All electricity retailers should be required to buy their supplies through the spot power market and hedge markets to level an unfair playing field, Flick Electric says.
The current market structure, in which generators are able to sell directly to their retail arms under fixed-price, variable volume contracts, effectively shields the major listed players from the more volatile wholesale and futures prices that their smaller rivals face, Flick told the Electricity Authority.
Making all retailers buy power through the market would put all retailers on the same footing. Putting all the market's volume through the spot and hedge markets, from about 14 per cent now, would also increase confidence in the pricing in those markets.
"Generators will be competing for customers for their entire generation – instead of maximising profits from their net generation volumes," Flick said in a submission to the authority.
"It is clear the advantages of vertical integration are benefiting the vertically incumbents at the expense of thriving retail competition."
The structure of the wholesale power market, established in 1996, is facing increasing pressure.
Rise of the retailer
Some practices, designed when most of the country's power retailers had at least some of their own generation, have been curtailed in recent years to protect customers and the growing clutch of retailing firms – like Z Energy-controlled Flick – which have no generation.
The prospect of rising carbon costs, and an increasing share of intermittent solar and wind generation, will also require a redesign of the market if renewable generators are not to receive windfall gains at the expense of higher power prices for consumers, Genesis Energy said in March.
This week, energyclubnz, previously the third-fastest growing retailer in the market, quit after three years. Founder David Goadby said he had no confidence the advantage the major generator-retailers have in the wholesale market would be addressed.
Nor was the company the first retail casualty in a market where sustained periods of high prices can quickly make smaller firms unprofitable and strain their balance sheets by requiring large sums of capital as prudential security for their spot market obligations.
Nelson-based Nextgen shut last July amid high wholesale prices, as did Dunedin-based Payless Energy eight months earlier after prices soared during gas shortages and low hydro lake levels.
Even firms with generation have got out. King Country Energy and Opunake Hydro quit retailing in 2018 due to the level of competition and the increasing volatility of spot power prices.
More competition
The Electricity Authority has succeeded in encouraging competition; there are more than 40 brands in the market and the five major players supplied 86 per cent of the country's power accounts in December – down from 95 per cent eight years earlier.
But the regulator has also spent much of the past 10 years trying to find ways to improve the range of hedge products that retailers and major power users can draw on to manage the risks they face from transmission constraints and high spot power prices.
In January, it imposed tighter pricing and volume rules on the four major generators – Contact Energy, Genesis Energy, Meridian Energy and Mercury NZ – which 'voluntarily' offer volume into the electricity futures market run by the ASX.
It is now considering making the arrangements mandatory and drawing Trustpower, the country's fifth-largest retailer, into the pool. Other options could include moving to a more commercial model that could also draw in banks and trading houses.
In a joint submission, independent retailers including Ecotricity, Electric Kiwi, Pulse Energy, Vocus and energyclub, earlier this month said the need for hedge market reform stems from the vertical integration of the major players and the refusal of the authority to question that.

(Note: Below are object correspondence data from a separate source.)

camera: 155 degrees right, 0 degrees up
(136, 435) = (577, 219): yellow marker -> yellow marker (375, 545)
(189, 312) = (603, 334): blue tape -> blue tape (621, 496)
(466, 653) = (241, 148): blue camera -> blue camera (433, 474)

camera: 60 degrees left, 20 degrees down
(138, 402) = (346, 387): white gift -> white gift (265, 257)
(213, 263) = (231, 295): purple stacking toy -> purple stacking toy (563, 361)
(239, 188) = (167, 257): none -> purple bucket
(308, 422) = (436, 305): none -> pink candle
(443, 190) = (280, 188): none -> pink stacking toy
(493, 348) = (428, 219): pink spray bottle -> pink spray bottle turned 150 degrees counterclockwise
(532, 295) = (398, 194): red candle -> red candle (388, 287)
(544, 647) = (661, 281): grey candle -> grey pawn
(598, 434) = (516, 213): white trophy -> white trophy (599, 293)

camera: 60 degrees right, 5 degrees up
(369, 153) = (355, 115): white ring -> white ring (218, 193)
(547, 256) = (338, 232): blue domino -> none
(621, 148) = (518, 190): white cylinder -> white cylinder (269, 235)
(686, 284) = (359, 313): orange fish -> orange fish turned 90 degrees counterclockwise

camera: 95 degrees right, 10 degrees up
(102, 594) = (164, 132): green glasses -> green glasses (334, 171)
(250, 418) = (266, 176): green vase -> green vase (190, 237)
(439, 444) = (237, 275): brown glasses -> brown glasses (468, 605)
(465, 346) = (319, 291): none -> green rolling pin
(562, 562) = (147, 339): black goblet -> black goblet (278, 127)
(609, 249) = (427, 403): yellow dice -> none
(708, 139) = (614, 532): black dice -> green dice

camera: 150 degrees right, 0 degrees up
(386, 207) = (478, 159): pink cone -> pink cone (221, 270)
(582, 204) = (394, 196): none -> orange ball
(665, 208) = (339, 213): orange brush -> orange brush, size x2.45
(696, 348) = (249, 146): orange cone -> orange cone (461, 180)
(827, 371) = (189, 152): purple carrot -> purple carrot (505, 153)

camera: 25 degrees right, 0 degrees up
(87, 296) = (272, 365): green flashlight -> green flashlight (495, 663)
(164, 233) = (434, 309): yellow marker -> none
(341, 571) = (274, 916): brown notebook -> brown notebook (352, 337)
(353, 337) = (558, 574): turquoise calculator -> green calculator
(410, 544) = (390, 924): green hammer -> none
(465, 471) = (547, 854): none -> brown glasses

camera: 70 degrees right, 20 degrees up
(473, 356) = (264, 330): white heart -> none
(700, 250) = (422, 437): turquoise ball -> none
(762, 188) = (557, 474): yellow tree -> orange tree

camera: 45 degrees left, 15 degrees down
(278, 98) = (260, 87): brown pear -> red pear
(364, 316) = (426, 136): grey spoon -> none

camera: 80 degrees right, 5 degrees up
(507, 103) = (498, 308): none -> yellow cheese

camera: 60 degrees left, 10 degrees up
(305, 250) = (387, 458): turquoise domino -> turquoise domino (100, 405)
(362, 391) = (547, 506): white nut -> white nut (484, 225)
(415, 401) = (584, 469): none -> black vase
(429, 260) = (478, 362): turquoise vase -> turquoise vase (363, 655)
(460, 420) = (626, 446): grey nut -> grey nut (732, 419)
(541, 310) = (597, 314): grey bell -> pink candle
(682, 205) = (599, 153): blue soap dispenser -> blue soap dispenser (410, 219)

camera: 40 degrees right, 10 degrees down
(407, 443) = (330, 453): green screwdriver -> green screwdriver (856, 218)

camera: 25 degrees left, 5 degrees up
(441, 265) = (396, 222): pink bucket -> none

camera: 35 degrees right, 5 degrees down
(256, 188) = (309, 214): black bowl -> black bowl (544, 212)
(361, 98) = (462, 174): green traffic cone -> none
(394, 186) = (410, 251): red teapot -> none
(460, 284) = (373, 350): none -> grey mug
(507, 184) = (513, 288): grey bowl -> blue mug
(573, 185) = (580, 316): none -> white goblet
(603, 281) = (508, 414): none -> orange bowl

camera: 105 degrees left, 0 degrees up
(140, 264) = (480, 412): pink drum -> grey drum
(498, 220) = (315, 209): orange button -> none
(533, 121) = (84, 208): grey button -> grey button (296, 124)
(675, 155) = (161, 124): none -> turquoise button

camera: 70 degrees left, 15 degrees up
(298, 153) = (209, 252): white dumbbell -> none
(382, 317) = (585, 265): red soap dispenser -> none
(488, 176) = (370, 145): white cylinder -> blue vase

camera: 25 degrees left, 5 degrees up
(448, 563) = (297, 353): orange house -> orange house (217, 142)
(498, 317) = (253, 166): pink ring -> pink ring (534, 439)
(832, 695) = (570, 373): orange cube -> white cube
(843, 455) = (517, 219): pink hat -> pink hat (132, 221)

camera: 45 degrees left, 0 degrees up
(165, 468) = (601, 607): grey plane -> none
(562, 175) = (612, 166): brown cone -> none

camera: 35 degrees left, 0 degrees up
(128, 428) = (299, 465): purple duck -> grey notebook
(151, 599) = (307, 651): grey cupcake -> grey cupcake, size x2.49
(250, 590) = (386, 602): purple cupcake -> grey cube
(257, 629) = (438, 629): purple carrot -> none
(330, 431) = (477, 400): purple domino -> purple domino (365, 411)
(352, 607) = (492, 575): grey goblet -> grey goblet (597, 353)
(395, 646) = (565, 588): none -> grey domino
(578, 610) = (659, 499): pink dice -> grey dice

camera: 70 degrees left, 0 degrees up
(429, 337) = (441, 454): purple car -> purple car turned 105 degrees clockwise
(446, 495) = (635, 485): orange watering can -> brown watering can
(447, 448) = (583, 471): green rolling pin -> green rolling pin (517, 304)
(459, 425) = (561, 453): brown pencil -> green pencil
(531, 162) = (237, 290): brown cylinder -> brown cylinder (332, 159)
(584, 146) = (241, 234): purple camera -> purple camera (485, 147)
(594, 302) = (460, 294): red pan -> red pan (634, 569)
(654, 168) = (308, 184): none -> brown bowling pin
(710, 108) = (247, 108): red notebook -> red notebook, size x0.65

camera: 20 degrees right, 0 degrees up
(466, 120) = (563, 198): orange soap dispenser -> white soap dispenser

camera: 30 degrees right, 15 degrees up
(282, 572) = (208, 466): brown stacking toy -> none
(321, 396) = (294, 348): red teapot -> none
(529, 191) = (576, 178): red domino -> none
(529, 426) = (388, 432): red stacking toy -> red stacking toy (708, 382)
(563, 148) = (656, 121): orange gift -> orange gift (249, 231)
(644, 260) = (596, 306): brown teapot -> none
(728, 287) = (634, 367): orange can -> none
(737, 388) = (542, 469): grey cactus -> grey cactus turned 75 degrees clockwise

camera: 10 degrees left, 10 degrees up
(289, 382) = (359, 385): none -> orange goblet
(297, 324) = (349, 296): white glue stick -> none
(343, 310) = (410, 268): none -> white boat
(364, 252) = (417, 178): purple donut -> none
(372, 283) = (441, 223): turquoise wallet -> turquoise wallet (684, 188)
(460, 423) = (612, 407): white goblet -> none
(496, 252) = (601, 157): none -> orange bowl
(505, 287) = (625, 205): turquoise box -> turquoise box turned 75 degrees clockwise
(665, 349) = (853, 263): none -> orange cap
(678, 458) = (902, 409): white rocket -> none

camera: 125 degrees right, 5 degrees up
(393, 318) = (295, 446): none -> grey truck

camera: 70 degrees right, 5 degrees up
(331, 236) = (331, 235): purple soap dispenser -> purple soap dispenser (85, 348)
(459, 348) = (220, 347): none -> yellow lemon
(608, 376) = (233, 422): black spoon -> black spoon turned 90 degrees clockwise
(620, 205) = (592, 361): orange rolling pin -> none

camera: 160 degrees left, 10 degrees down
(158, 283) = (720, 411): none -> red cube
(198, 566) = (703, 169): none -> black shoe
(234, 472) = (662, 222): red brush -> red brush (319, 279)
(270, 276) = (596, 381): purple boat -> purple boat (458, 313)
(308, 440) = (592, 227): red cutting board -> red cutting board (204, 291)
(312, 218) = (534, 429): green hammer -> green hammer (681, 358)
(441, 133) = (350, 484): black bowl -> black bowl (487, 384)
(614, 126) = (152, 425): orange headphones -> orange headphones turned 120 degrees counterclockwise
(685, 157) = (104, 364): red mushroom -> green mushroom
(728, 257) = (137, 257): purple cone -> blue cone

While some form of separation of retail and generation activities might be beyond the scope of the hedge market review, they said the authority's obligation was to promote competition and it could not do that if it failed to address the "unambiguous" problem of vertical integration.
"Vertical-integration of transmission and generation was originally a feature of the market, as was vertical-integration of distribution and retail. The market has been oligopolistic for the last 20 years, and market concentration is also an enduring feature of the New Zealand market.
"Just because vertical-integration is a feature of the New Zealand market does not make it desirable or something that should endure."